Children's. Hospital.
Nope.
-
Monday 2nd December 2024 08:20 GMT Anonymous Coward
I've said it before and I'll say it again, while these people need a fucking slap, those that are clicking on random links also need to understand they are part of the problem and have their share of the blame meted out to them in the form of disciplinary action. Until people learn good IT hygiene we will continue to see these sorts of issues.
If I caused this sort of issue in my organisation I'd be sacked. Anyone else should expect the same.
-
Monday 2nd December 2024 12:53 GMT Victor Ludorum
The problem is...
Until people learn good IT hygiene...
When you have staff that are exhausted, over-worked and under-resourced with Windows 7 machines in front of them, this will continue to happen.
Especially when the general attitude is 'the IT department are supposed to stop these sorts of things from happening, so it's their fault, not mine'...
I seem to recall some of the original ransomware criminals promised not to touch healthcare systems, but that seems to be ignored more and more now...
Personally, I think anyone attacking healthcare systems should be strung up by the unmentionables and left to rot.
Anyone attacking childrens healthcare systems I have no words for.

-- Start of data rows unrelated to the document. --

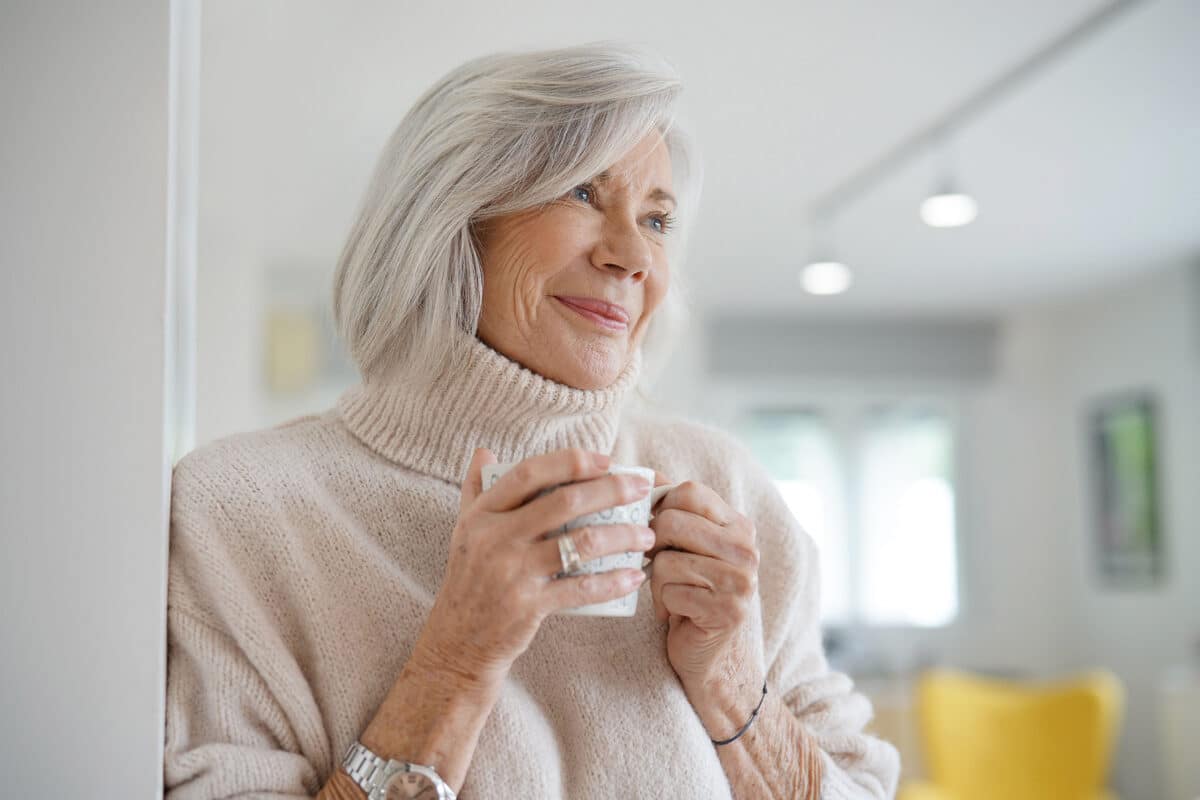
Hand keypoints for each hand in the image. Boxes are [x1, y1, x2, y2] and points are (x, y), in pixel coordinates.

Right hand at [414, 447, 654, 691]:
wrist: (458, 641)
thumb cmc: (468, 579)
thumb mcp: (463, 530)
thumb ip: (475, 489)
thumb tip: (485, 451)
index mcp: (483, 514)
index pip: (529, 474)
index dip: (570, 461)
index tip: (605, 460)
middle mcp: (496, 538)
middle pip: (564, 502)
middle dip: (611, 490)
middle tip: (641, 488)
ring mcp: (513, 572)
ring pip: (581, 543)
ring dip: (622, 536)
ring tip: (646, 536)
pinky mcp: (529, 605)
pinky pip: (581, 588)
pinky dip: (612, 581)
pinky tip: (634, 576)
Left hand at [647, 475, 766, 723]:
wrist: (711, 656)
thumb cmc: (691, 593)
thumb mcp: (688, 546)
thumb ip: (674, 510)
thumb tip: (643, 474)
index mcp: (738, 524)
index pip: (689, 490)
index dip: (660, 507)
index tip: (656, 531)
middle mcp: (746, 548)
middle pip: (671, 522)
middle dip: (652, 547)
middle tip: (660, 566)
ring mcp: (741, 580)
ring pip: (666, 560)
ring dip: (657, 582)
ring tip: (673, 593)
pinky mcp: (728, 611)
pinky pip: (670, 592)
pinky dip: (664, 605)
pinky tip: (679, 614)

Lower than low.
-
-
Monday 2nd December 2024 17:04 GMT keithpeter
Just wondering what the advantage to the attackers is?
Have they not realised that ransom is unlikely to be paid, and are they aware of the consequences of their identity being discovered?
One imagines that they might get more dosh from some tax-dodging mega-corp that was engaged in large scale exploitation somewhere.
Oh, and given this involves possible damage to local children and their families in Liverpool I would definitely avoid any travel to the city if names known.